Collected data:
※ ※ ※
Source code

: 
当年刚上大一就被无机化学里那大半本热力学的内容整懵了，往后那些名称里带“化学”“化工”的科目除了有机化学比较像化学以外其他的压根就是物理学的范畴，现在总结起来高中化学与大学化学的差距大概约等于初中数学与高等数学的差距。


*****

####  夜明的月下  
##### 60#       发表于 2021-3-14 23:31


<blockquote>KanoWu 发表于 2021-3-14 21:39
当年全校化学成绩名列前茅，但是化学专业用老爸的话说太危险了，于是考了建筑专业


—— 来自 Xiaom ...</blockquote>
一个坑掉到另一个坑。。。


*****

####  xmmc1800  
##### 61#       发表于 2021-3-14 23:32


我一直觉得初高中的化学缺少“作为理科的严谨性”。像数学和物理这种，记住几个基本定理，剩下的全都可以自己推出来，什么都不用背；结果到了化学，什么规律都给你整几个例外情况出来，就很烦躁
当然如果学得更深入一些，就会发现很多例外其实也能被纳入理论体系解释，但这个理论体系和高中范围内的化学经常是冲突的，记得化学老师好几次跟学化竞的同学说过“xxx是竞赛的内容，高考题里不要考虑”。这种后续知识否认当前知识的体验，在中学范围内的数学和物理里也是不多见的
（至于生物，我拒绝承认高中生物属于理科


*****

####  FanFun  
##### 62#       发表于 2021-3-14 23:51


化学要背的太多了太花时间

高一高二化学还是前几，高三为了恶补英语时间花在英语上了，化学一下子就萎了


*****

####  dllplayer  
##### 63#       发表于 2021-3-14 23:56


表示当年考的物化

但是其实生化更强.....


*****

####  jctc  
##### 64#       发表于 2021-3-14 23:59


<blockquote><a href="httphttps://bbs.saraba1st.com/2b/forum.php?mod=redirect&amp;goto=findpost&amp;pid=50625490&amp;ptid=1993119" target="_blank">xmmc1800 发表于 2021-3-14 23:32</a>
※ ※ ※
• _WHAT THIS TASK INVOLVES_
Print each entry above exactly as given.

• _EXERCISE RESULT_
Source code

: 
当年刚上大一就被无机化学里那大半本热力学的内容整懵了，往后那些名称里带“化学”“化工”的科目除了有机化学比较像化学以外其他的压根就是物理学的范畴，现在总结起来高中化学与大学化学的差距大概约等于初中数学与高等数学的差距。


*****

####  夜明的月下  
##### 60#       发表于 2021-3-14 23:31


<blockquote>KanoWu 发表于 2021-3-14 21:39
当年全校化学成绩名列前茅，但是化学专业用老爸的话说太危险了，于是考了建筑专业


—— 来自 Xiaom ...</blockquote>
一个坑掉到另一个坑。。。


*****

####  xmmc1800  
##### 61#       发表于 2021-3-14 23:32


我一直觉得初高中的化学缺少“作为理科的严谨性”。像数学和物理这种，记住几个基本定理，剩下的全都可以自己推出来，什么都不用背；结果到了化学，什么规律都给你整几个例外情况出来，就很烦躁
当然如果学得更深入一些，就会发现很多例外其实也能被纳入理论体系解释，但这个理论体系和高中范围内的化学经常是冲突的，记得化学老师好几次跟学化竞的同学说过“xxx是竞赛的内容，高考题里不要考虑”。这种后续知识否认当前知识的体验，在中学范围内的数学和物理里也是不多见的
（至于生物，我拒绝承认高中生物属于理科


*****

####  FanFun  
##### 62#       发表于 2021-3-14 23:51


化学要背的太多了太花时间

高一高二化学还是前几，高三为了恶补英语时间花在英语上了，化学一下子就萎了


*****

####  dllplayer  
##### 63#       发表于 2021-3-14 23:56


表示当年考的物化

但是其实生化更强.....


*****

####  jctc  
##### 64#       发表于 2021-3-14 23:59


<blockquote><a href="httphttps://bbs.saraba1st.com/2b/forum.php?mod=redirect&amp;goto=findpost&amp;pid=50625490&amp;ptid=1993119" target="_blank">xmmc1800 发表于 2021-3-14 23:32</a>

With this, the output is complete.